Asana Overview Guide for Beginners v1.0: Apr 27, 2026

We use Asana to keep our projects organized, transparent, and moving forward.

Use this guide to set up your first project and collaborate effectively with your teammates.


1. Create Your Project

Start by clicking the Create button or the + icon in the sidebar. You have three ways to begin:

  • Blank Project: Start from scratch.

  • Template: Use a pre-made layout.

  • Import: Upload an existing spreadsheet.

Pro-Tip: Make sure to select the correct Team and set your Privacy. Choose "Public to Team" for transparency or "Private" if you are working with sensitive information.


2. Choose Your View

You can switch these at any time, but picking the right one early helps with organization:

View

Best For...

List

Seeing all tasks, assignees, and custom fields at a glance.

Board

Kanban-style workflows (moving tasks through columns).

Timeline

Visualizing schedules, deadlines, and how tasks overlap.

Calendar

Tracking due dates across the month.


3. Set the Foundation (Overview & Sections)

Before diving into tasks, give your team the "Big Picture" on the Overview page:

  • Project Description: Define your high-level goals (e.g., "Generate $100K in sales").

  • Key Resources: Attach briefs, links, or files so everyone has the context they need.

  • Sections: Use Sections to group work by phase (e.g., Phase 1: Planning, Phase 2: Launch). In Board view, these sections become your columns.


4. Add Tasks, Subtasks, and Milestones

Break your project down into manageable pieces:

  • Tasks: Actionable items like "Product design meeting." Include notes and attachments so the assignee has everything they need in one place.

  • Subtasks: Use these for the smaller steps within a larger task (e.g., a "Social Media" task might have subtasks for "Instagram" and "Facebook").

  • Milestones: Mark major achievements (e.g., "Production Testing Complete"). Right-click a task to Mark as Milestone—these appear as green markers on your Timeline.


5. Ownership and Logic

Asana is built on accountability. Every task should have:

  • One Assignee: Only one person can "own" a task to avoid confusion. (Example: Assign a task to Warwick).

  • Due Dates: Set specific dates or date ranges.

  • Dependencies: On the Timeline, drag the blue dot from one task to another. This shows if a task is "blocked" by another, and Asana will auto-adjust dates if the first task shifts.


6. Daily Workflow & Communication

A project is only as good as its data! Keep things moving by:

  • Commenting: Use the comment section of a task to ask questions or give progress notes.

  • Completing: Click the Checkmark once a task is done.

  • Updating: If a deadline slips, update the date immediately so the team can see the impact on the overall timeline.


7. Status Updates

Keep leadership and stakeholders informed by setting the project Status:

  • 🟢 On Track

  • 🟡 At Risk

  • 🔴 Off Track

Write a quick summary of accomplishments and blockers.
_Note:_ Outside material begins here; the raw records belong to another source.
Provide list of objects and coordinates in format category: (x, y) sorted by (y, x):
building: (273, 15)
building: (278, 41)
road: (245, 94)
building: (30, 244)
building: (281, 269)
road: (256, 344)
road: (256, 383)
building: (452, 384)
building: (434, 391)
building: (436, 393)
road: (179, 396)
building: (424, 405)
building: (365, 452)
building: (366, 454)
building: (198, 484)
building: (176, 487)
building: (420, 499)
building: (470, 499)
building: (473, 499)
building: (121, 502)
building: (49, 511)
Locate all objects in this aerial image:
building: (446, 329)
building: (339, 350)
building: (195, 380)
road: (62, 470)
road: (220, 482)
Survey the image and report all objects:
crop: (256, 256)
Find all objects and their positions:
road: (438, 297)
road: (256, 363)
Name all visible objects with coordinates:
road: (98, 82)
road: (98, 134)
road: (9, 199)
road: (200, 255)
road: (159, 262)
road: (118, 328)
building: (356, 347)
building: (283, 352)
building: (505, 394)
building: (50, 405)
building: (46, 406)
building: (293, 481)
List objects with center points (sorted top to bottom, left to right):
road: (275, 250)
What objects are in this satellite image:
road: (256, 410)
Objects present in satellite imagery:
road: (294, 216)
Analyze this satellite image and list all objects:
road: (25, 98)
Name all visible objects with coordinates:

When you post this, every project member will receive a notification.


⚙️ Advanced Features

Once you're comfortable, explore these tools to level up:

  • Custom Fields: Add "Priority" or "Estimated Time" labels.

  • Automations: Set rules to automatically move tasks when a status changes.

  • Forms: Create a form to let people submit requests directly into your project.